RECORDS FOR THE TASK START

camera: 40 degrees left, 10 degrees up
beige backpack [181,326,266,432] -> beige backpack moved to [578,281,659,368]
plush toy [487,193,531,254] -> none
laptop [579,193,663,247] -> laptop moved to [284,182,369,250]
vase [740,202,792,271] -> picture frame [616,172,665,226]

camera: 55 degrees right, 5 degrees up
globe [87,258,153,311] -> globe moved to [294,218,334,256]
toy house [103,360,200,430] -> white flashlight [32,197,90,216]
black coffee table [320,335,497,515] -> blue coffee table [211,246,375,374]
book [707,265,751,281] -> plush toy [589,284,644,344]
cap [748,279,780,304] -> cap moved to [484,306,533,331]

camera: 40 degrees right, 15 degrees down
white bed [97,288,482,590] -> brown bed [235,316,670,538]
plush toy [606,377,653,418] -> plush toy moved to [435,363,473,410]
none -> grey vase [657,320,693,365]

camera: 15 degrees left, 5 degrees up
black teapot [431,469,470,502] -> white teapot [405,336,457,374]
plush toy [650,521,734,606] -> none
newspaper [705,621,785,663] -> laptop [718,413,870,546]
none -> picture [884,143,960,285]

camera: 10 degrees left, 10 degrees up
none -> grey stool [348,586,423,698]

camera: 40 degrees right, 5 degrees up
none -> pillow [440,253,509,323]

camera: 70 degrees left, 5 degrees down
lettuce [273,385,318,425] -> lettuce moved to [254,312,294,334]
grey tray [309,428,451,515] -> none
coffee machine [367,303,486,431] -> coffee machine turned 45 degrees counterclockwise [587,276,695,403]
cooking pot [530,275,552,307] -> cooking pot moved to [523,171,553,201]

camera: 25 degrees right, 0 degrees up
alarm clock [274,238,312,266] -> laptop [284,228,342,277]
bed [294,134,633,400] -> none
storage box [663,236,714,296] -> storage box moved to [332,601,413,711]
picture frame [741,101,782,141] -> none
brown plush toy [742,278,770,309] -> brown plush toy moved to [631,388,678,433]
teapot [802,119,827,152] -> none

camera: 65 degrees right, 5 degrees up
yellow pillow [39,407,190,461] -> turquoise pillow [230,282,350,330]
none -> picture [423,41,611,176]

RECORDS FOR THE TASK END

All lines that contain the word "brown" must be copied from the records above.

white bed [97,288,482,590] -> brown bed [235,316,670,538]
brown plush toy [742,278,770,309] -> brown plush toy moved to [631,388,678,433]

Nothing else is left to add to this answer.